I'd worry about a mount that rages, but otherwise, I don't see why you couldn't get one.  I have a halfling Druid who rides his Dire Rat.


----------



## Vraille Darkfang (Nov 5, 2005)

Back of the Monster Manual 2.

They have the War Mount Template.

It includes guidelines for how much a 'War Mount' should cost.

A war mount being an animal trained for battle.


----------



## Arabesu (Nov 5, 2005)

*plus magebred*

The situation is even more complicated since we're playing in Eberron. There, we have access to magebred animals that double the cost of the animal. So the "capture" and train option would not be available for magebred as they are bred in captivity. 

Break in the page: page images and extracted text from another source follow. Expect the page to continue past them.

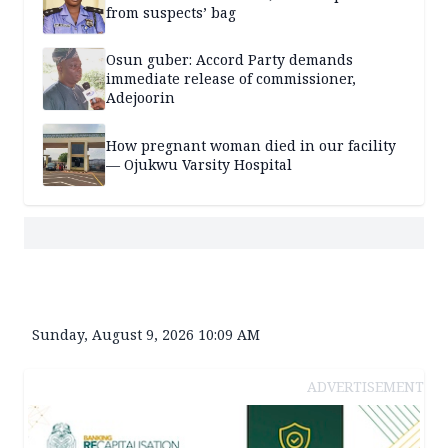
from suspects’ bag
Osun guber: Accord Party demands
immediate release of commissioner,
Adejoorin
How pregnant woman died in our facility
— Ojukwu Varsity Hospital
Sunday, August 9, 2026 10:09 AM
ADVERTISEMENT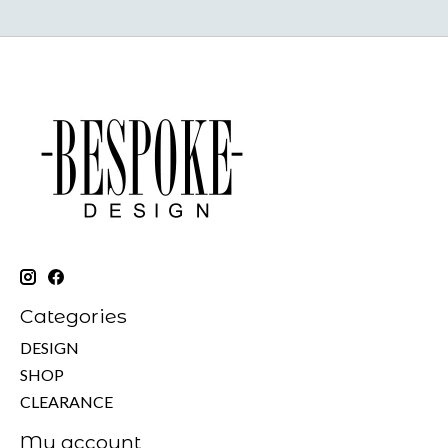
Categories
DESIGN
SHOP
CLEARANCE
My account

So if I follow Wuyanei's formula, the untrained Magebred Wolverine costs 600 gp, but
a dire badger (both CR 2 I think) would cost 300 gp. Which seems weird, but makes sense since the Magebred Wolverine could then be trained in 5 weeks rather than 6 I guess with lower DCs due to its enhanced learning and has other cool bennies. Arguably, the Magebred Wolverine is between +0 and +1 CR better than the dire badger (which is itself arguably +0 to +1 CR better the the straight wolverine at CR2 also).

Vraille Darkfang, the MMII is a good suggestion; I'll check that when I get home. 

As for Rage, I see it as a double edged sword. During the combat the animal could get forced into a skirmish that diverts it from where the PC wants to go, which could be quite bad and might require nigh epic handle animal to redirect it.

I'm trying to get away from depending upon the Paladin's Special Mount Ability, as I personally think the whole Pokemount thing is a little silly. Hence the purchasing of a relatively mundane but tough mount for a small PC. The real question is, how much a the character's wealth should go toward said mount since we will be starting higher than 4th level. I.e. what would be balanced relative to what the other PCs can buy.

Arabesu


----------



## Arabesu (Nov 5, 2005)

Ooops, I meant 200 gp for Dire Badger and 400 gp for magebred wolverine. that'll teach me to try to read a table before coffee.

Arabesu


----------



## Scharlata (Nov 5, 2005)

Arabesu said:
			
		

> [...]However, no guidelines for the cost of trained and untrained (but domesticated) exotic animals are given.[...]




Fear Not! Your quest may have come to an end.

Look up page(s) 78-91 of the *Arms and Equipment Guide* for New Mounts, New Exotic Mounts and Training Costs.

Dire Badger: Young Price: 100 gp, Training Cost: 15 gp.

Enjoy!


----------